WORK INSTRUCTION
Please repeat exactly the lines from the one containing "right shoulder: (819, 748)" through the last line of the records below, both included, and leave out any pictures.

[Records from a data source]
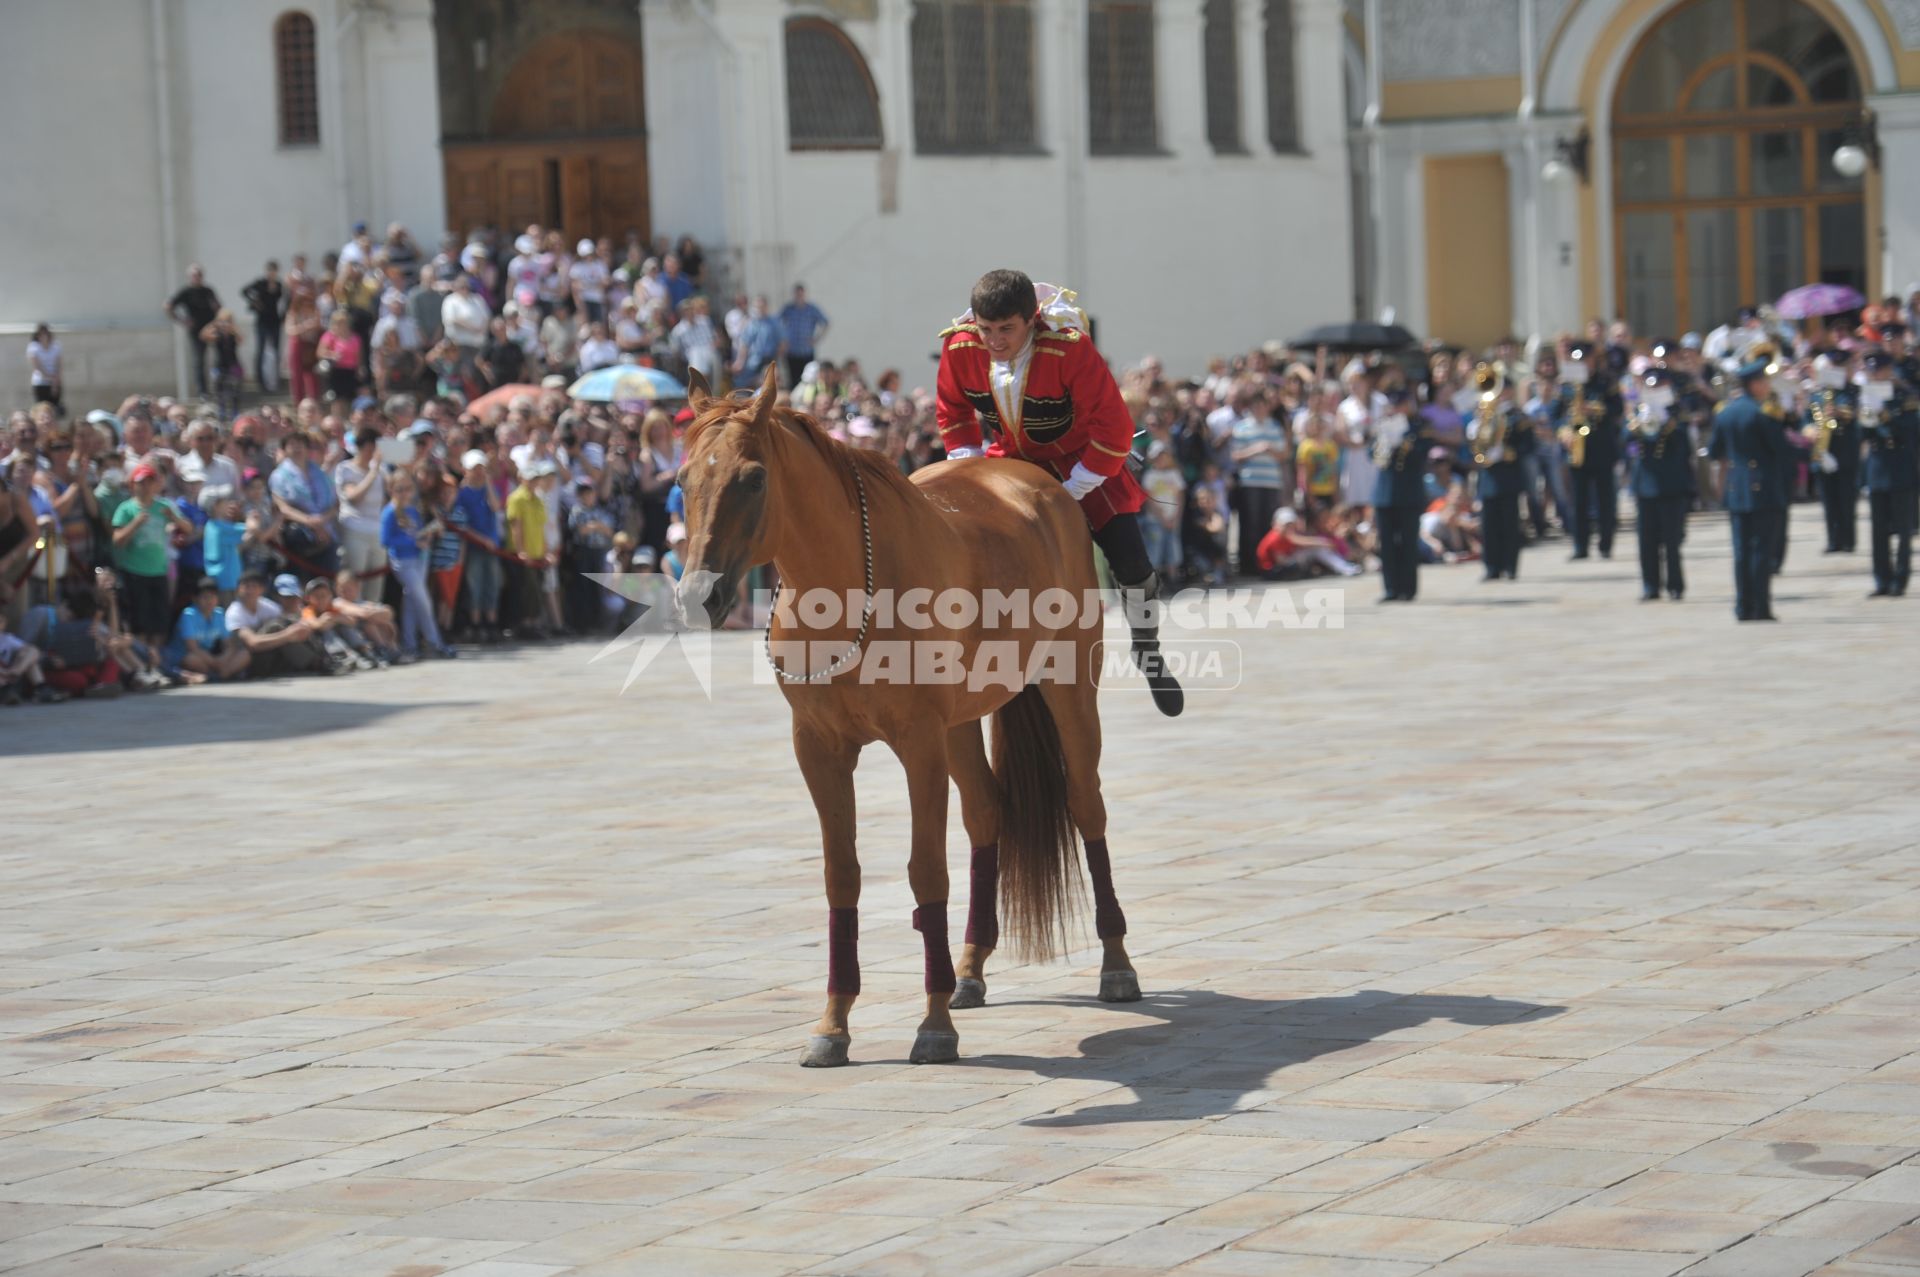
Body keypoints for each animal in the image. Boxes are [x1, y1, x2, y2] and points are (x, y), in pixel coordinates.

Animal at [675, 368, 1136, 1067]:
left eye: (753, 479)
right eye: (681, 480)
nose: (698, 596)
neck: (845, 591)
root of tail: (1034, 479)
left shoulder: (918, 743)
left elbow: (926, 871)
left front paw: (934, 1023)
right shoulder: (819, 748)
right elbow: (842, 875)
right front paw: (833, 1024)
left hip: (1068, 691)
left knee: (1087, 806)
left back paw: (1116, 964)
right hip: (962, 724)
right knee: (987, 812)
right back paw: (970, 968)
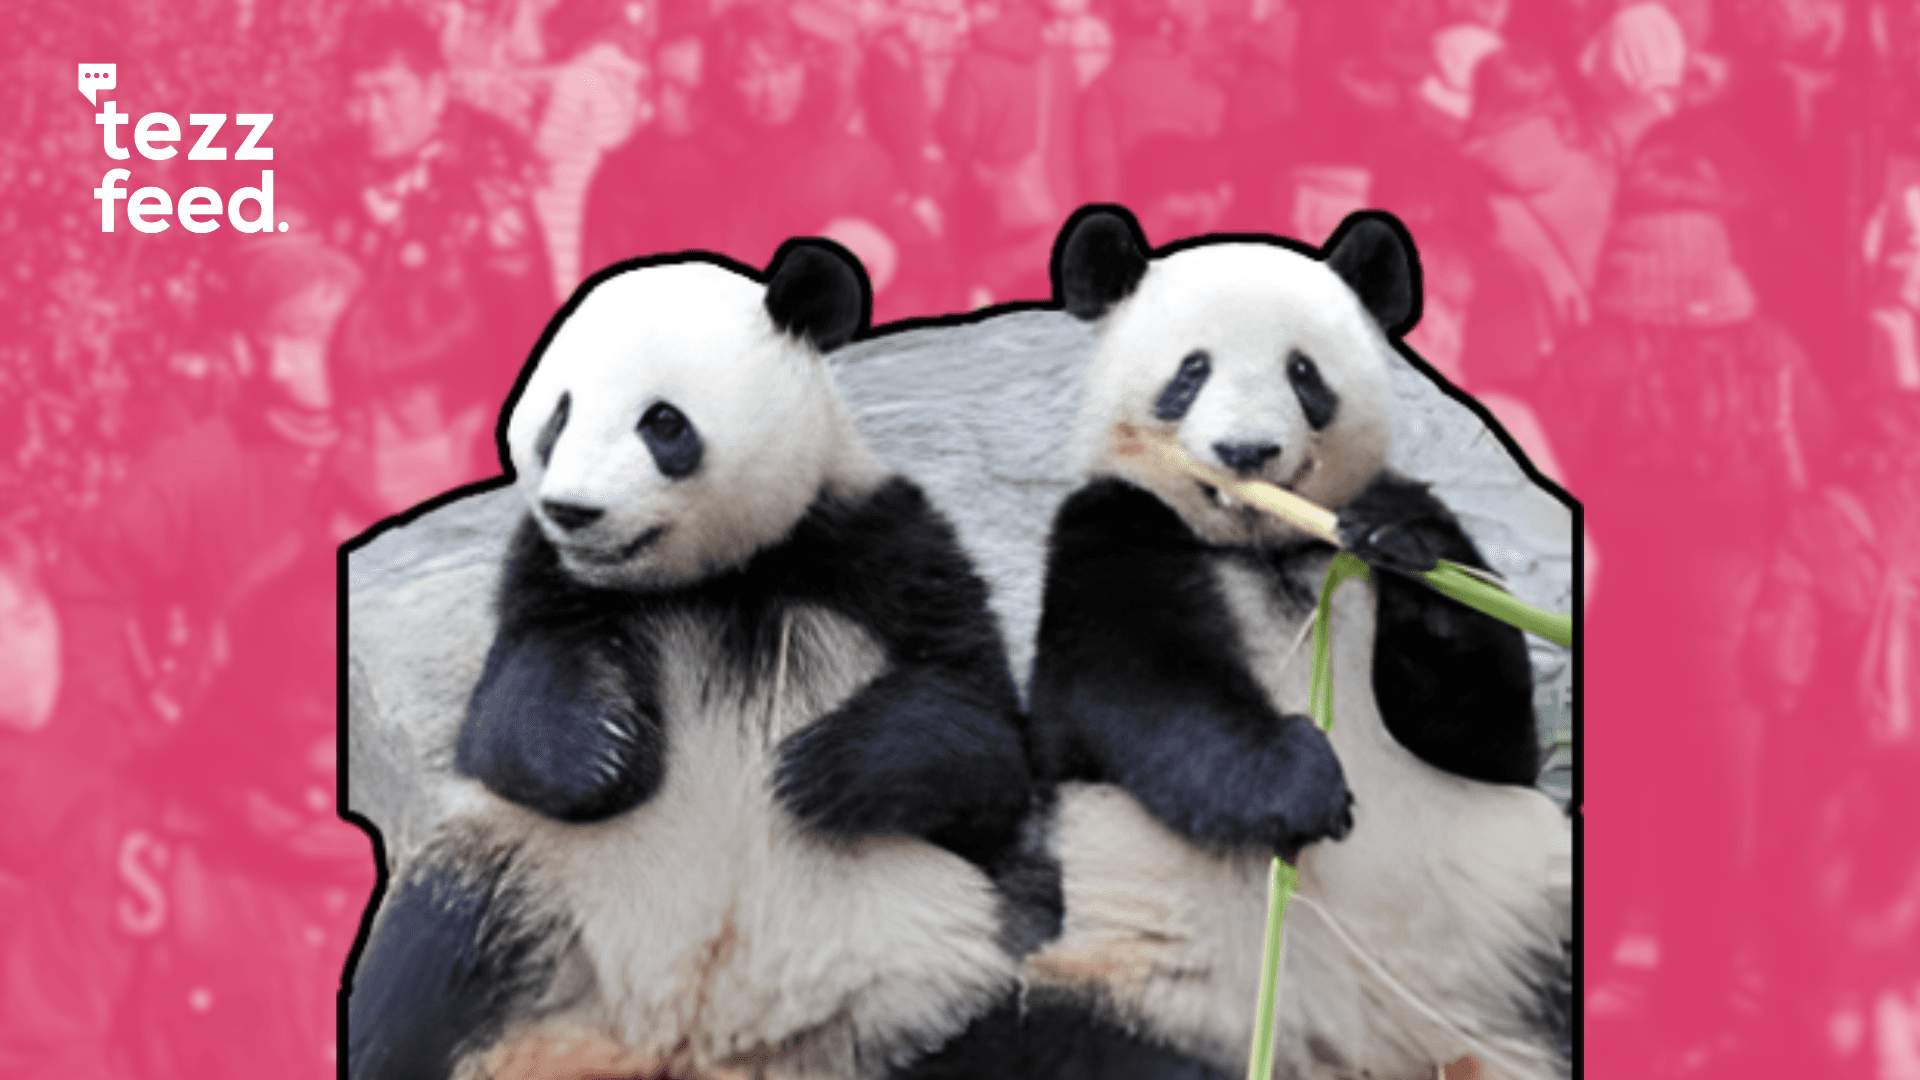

REPLY TO THE TASK
right shoulder: (819, 748)
right elbow: (842, 875)
right front paw: (833, 1024)
left hip: (1068, 691)
left knee: (1087, 806)
left back paw: (1116, 964)
right hip: (962, 724)
right knee: (987, 812)
right back paw: (970, 968)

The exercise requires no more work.